Quando se procura focalizar as representações sociais que norteiam a formulação das políticas públicas e os referenciais normativos deve-se considerar as dimensões, interligadas, que os compõem: a dimensão cognitiva – relacionada com o conhecimento técnico-científico e

com as representações sociais dos fazedores da política; dimensão instrumental – refere-se às medidas que se concebem para atacar as causas dos problemas (instituições, princípios, normas, critérios e demais instrumentos; a dimensão normativa – articula as políticas ao projeto mais global em curso na sociedade, garantindo que nas soluções concebidas para os problemas, sejam respeitados e preservados os valores dominantes (AZEVEDO, 2008)).

Problematizar a nomeação das mulheres nos documentos do Programa Mulheres Mil, com destaque à dimensão cognitiva, parte da consideração de que as políticas públicas são fruto da ação humana. E como qualquer ação humana, todo o seu processo desenvolve-se por um sistema de representações sociais. Desta perspectiva, os fazedores da política ao tomarem decisões que conduzem a sua definição e formulação, se apoiam e algum tipo de definição social da realidade (AZEVEDO, 2008). Muitas vezes, os próprios funcionários, por trabalharem e serem responsáveis por um setor, definirão uma nova filosofia de intervenção pública para eles próprios e para os destinatários da política (MULLER apud AZEVEDO, 2008).

Aqui reside uma questão interessante para analisar a nomeação, se os fazedores de política se visualizam como destinatários da política ou se elaboram apenas para os outros. Nos documentos analisados, fica claro que os adjetivos utilizados são para “outras” mulheres, pois são empregados no sentido de nomear as mulheres como “excluídas” de diferentes dimensões sociais: marginalizadas, desfavorecidas, vulneráveis, analfabetas, pobres, vítimas de violência, etc. A categoria “excluída” não é verificável na prática, na vivência das que são assim nomeadas. Há um desencontro entre o modo como essas mulheres, destinatárias do Programa Mulheres Mil, se situam no mundo e o modo como são nomeadas nos documentos.

A perspectiva foucaultiana até não despreza essas questões até então problematizadas, mas centra sua análise em torno das seguintes perguntas: que visibilidades são ativadas por esse enunciado? Quais são as posições de sujeito que se criam com esse enunciado? Que vontade de poder está na origem de tal enunciado? Como se engendraram os saberes que precisaram ser ativados para que se chegasse a esse enunciado? (VEIGA-NETO, 2014).

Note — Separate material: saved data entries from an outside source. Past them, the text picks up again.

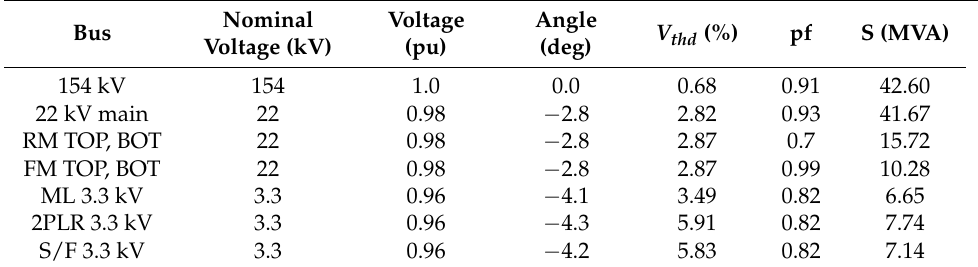
Table 8. ESA calculation results for load flow, V thd , and power factors with filter.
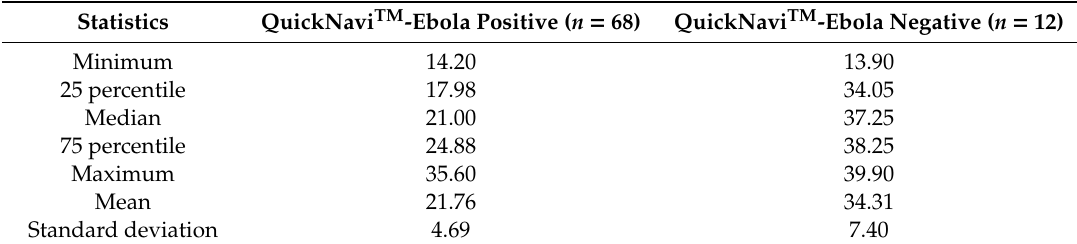
Table 4. Distribution CT values of QuickNavi TM -Ebola positive and negative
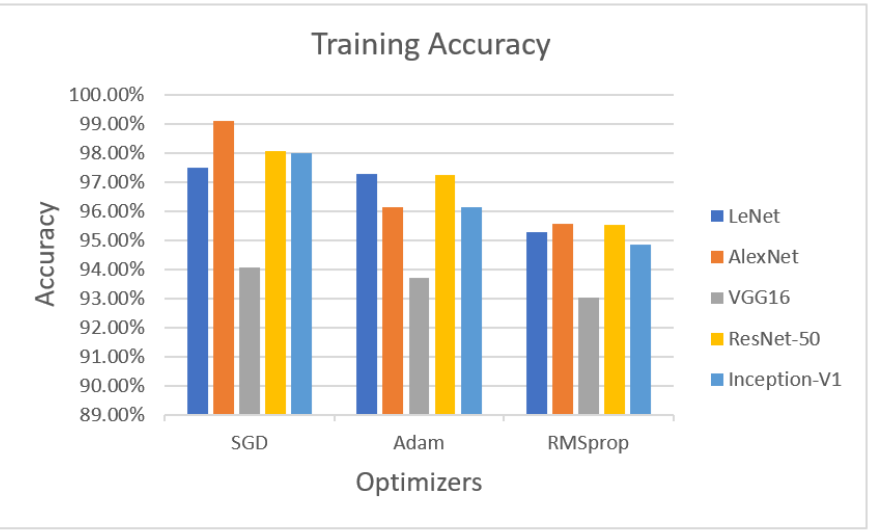
Figure 2. Performance evaluation with statistical parameters for LeNet, AlexNet, VGG16, ResNet-50, and Inception-V1 (training accuracy).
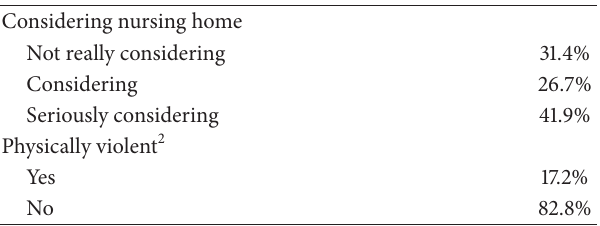
Table 1: Caregiver demographics ( 𝑁 = 254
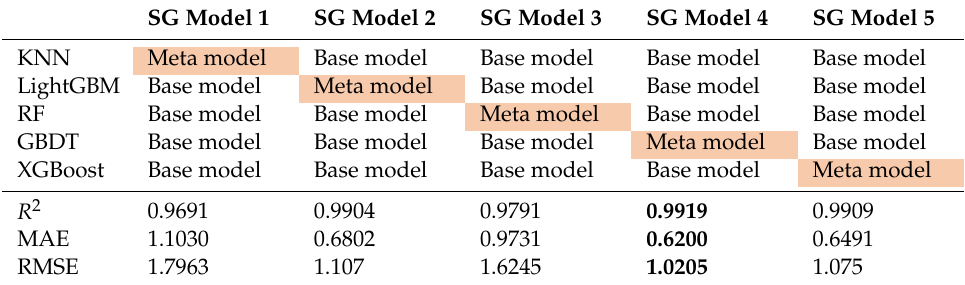
Table 7. Comparison of the SG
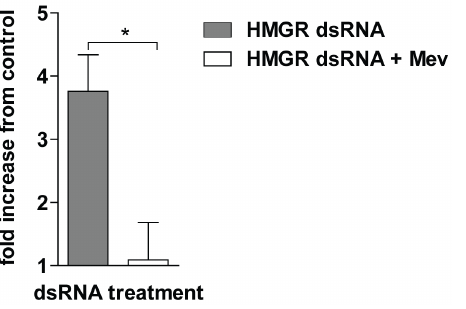
Figure 7. RNAi of SmHMGR induces apoptosis in somules, which is preventable by excess mevalonate. Somules were incubated with dsRNA to HMGR ( 6 500 m M mevalonate) or mCherry for 25 days. Caspase activity was then measured using the fluorescent substrate Z-DEVD-R110 as described in the text. Data are expressed as the fold increase in caspase activity relative to somules exposed to mCherry dsRNA. Bars represent means 6 S.D. across two independent experiments. Significance (p , 0.05) was measured using Student’s t -test and is indicated with an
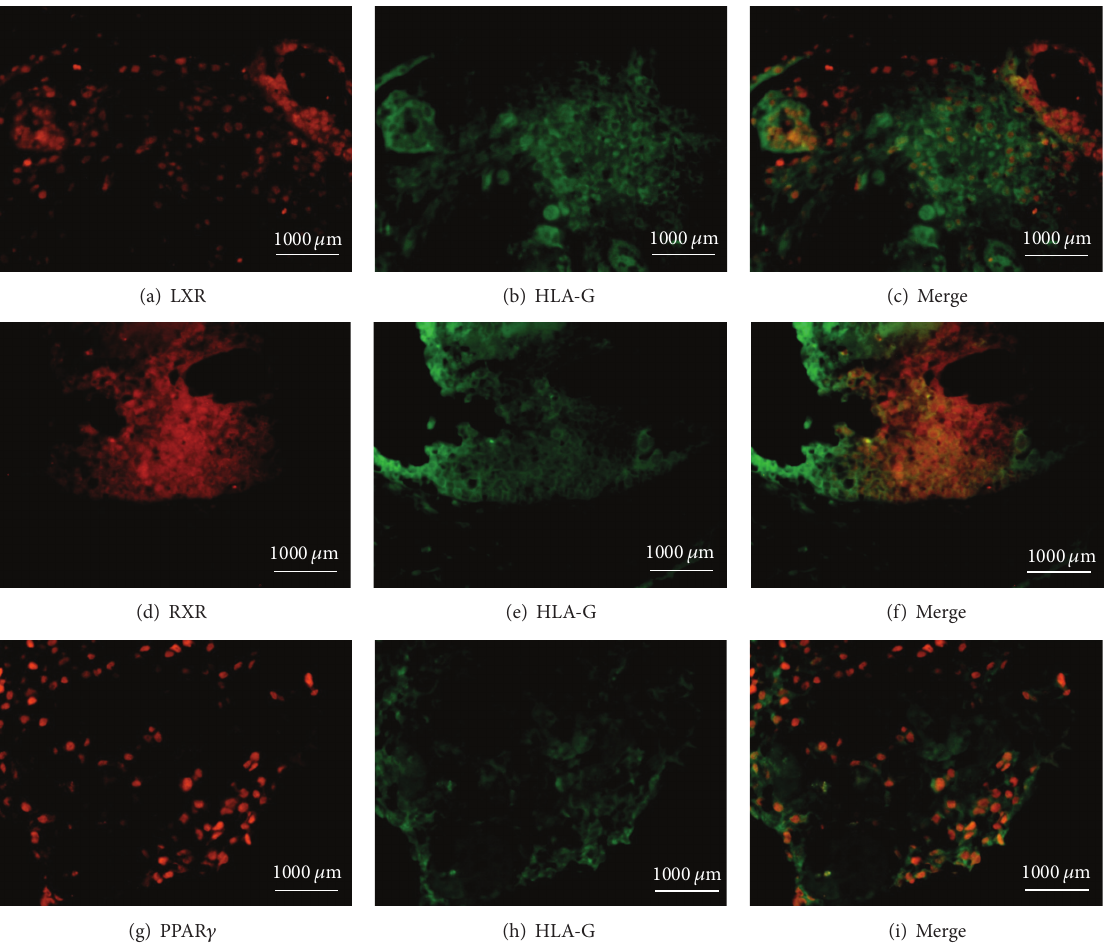
Figure 5: Identification of cells in the abortive decidua expressing nuclear receptors. Expression of LXR (a), RXR 𝛼 (d), and, PPAR 𝛾 (g) is shown in red. Expression of HLA-G as a marker for extravillous trophoblast cells is shown in green ((b), (e), (h), resp.). Coexpression of both, nuclear receptor in red and HLA-G in green, indicates extravillous trophoblast cells expressing LXR (c), RXR 𝛼 (f), and PPAR 𝛾 (i). The same expression scheme was identified in normal control decidua.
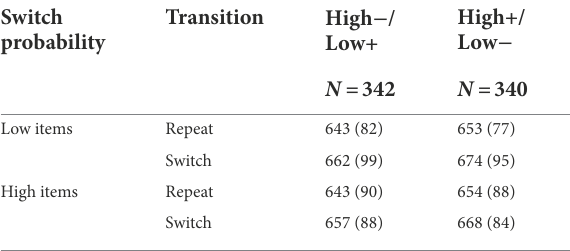
TABLE 5 Mean response times (ms) with standard deviations in Experiment 2 as a function of background valence, switch probability, and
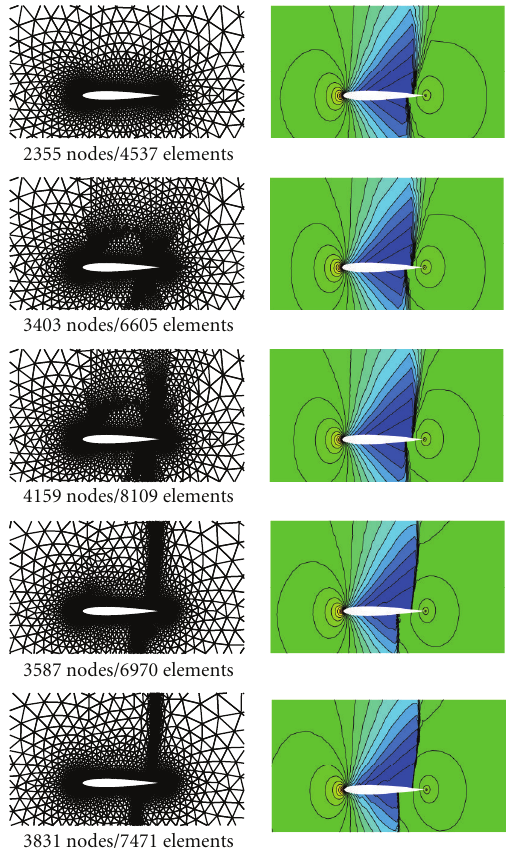
Figure 15: Evolution of the NACA0012 grid and the corresponding solution field (density) for M ∞ = 0 . 80 and α = 1 ◦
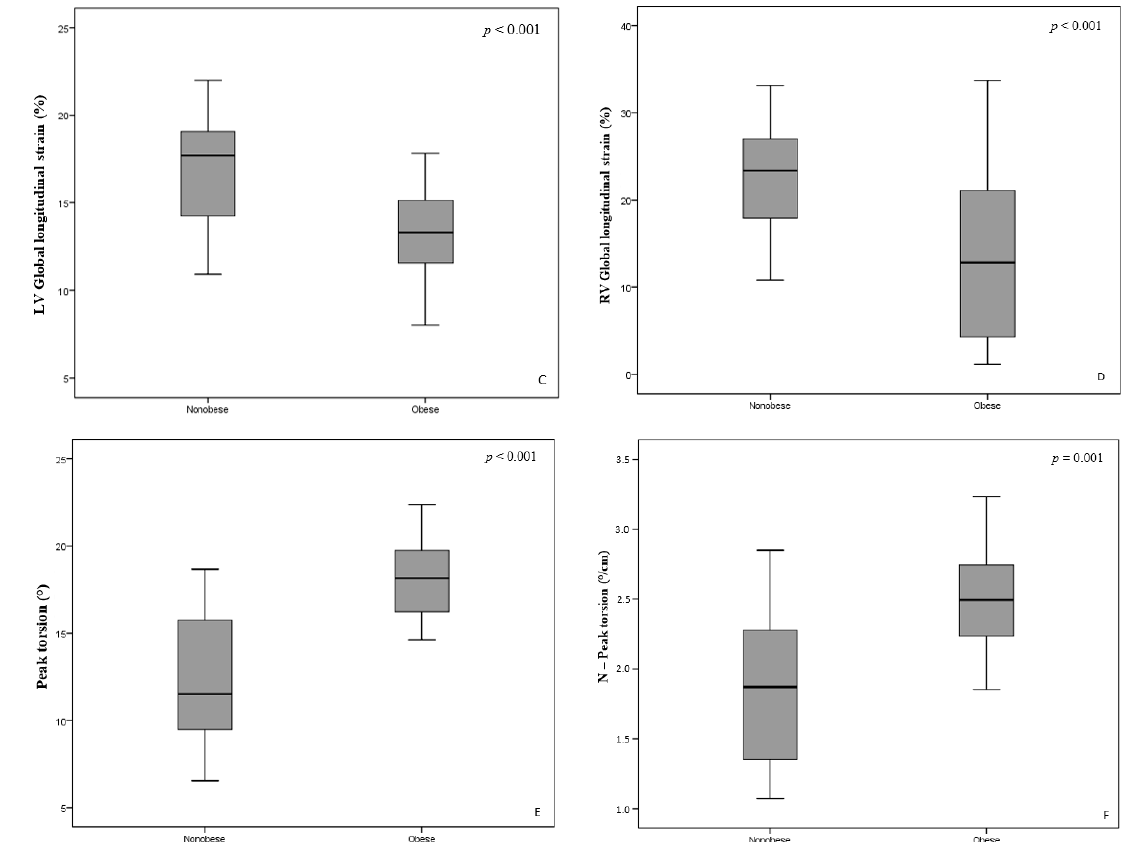
Figure 1. Comparison of the circumferential, radial strain of left ventricle ( A , B ) and longitudinal strain of left and right ventricle) ( C , D ), torsion, and normalized torsion of left ventricle ( E , F ) between obese and nonobese children.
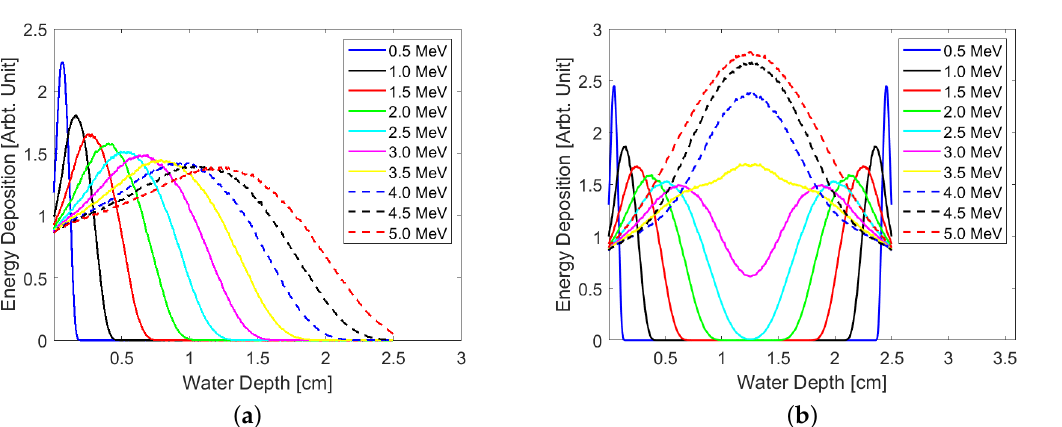
Figure 7. Energy deposition vs. water depth for different beam energies when irradiated from ( a ) one side and ( b ) both sides for an angle of incidence of 0 ◦ .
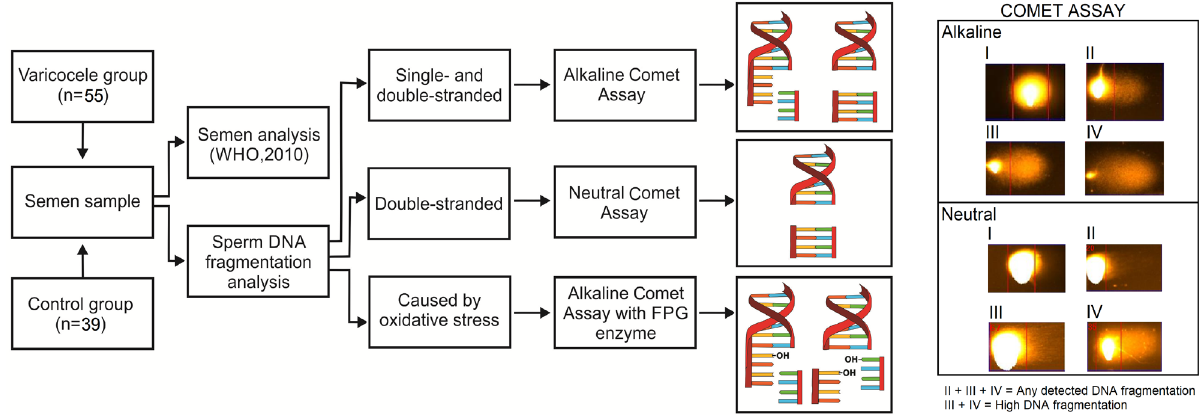
Figure 1 - Study design, including all performed sperm DNA fragmentation tests, as well as the type of fragmentation detected in each of these tests. Right panel: representative images of cell classification, both for alkaline assays and neutral comet assay. Class I - High DNA integrity (no DNA migration); Class II - Low DNA fragmentation (an intense nucleus with little DNA migration); Class III - Increased DNA fragmentation (an observed nucleus, but with intense DNA migration); Class IV - High DNA fragmentation (an intense DNA migration and no observed nucleus). FPG - DNA glycosylase formamidopyrimidine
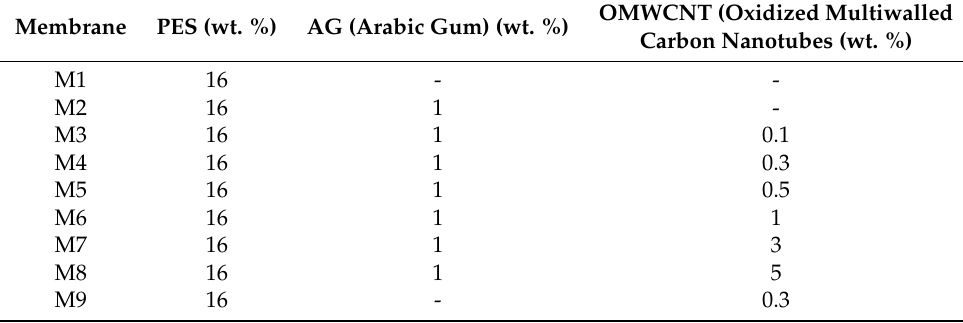
Table 1. Composition of cast polyethersulfone (PES) membranes. M1 is a neat PES membrane. N,N-dimethylacetamide (DMA) solvent was used in the preparation of all membranes.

Foram utilizadas vinte adjetivações para caracterizar as mulheres alvo do Programa Mulheres Mil nos seus principais documentos, as quais dividi em três diferentes categorias, mobilizando diferentes campos discursivos: a) socioeconômica: desfavorecidas (e pertencentes as classes menos favorecidas) marginalizadas, com emprego de baixo nível ou informal, pobres, vulneráveis socialmente, baixa renda, em situação de risco; b) educacional: população difícil de ser encaminhada a um estabelecimento de ensino, com questões de analfabetismo, educação deficiente, baixo nível de escolaridade, com histórico de descontinuidade educacional em nível fundamental, alunas do programa; e c) público alvo de outras políticas públicas: moradoras de

comunidades integrantes dos Territórios da Cidadania e/ou com baixo índice de desenvolvimento humano, beneficiárias do Programa Bolsa-Família.

Essas nomeações das mulheres público-alvo desse Programa Mulheres Mil visibilizam a precariedade das dimensões econômica, social e cultural dessas mulheres, como viés para justificar a emergência de uma política pública redistributiva.32 Coloca-se discursivamente a mulher neste lugar de carência, de marginalidade e exclusão, inclusive engendrando os saberes demográficos e estatísticos na lógica de construção de gráficos que ilustram essa produção da realidade. Por fim, justifica-se e apresenta-se a solução para o problema, um Programa que lhe qualifique profissionalmente, que lhe dê instrumentos para que possa mudar sua situação.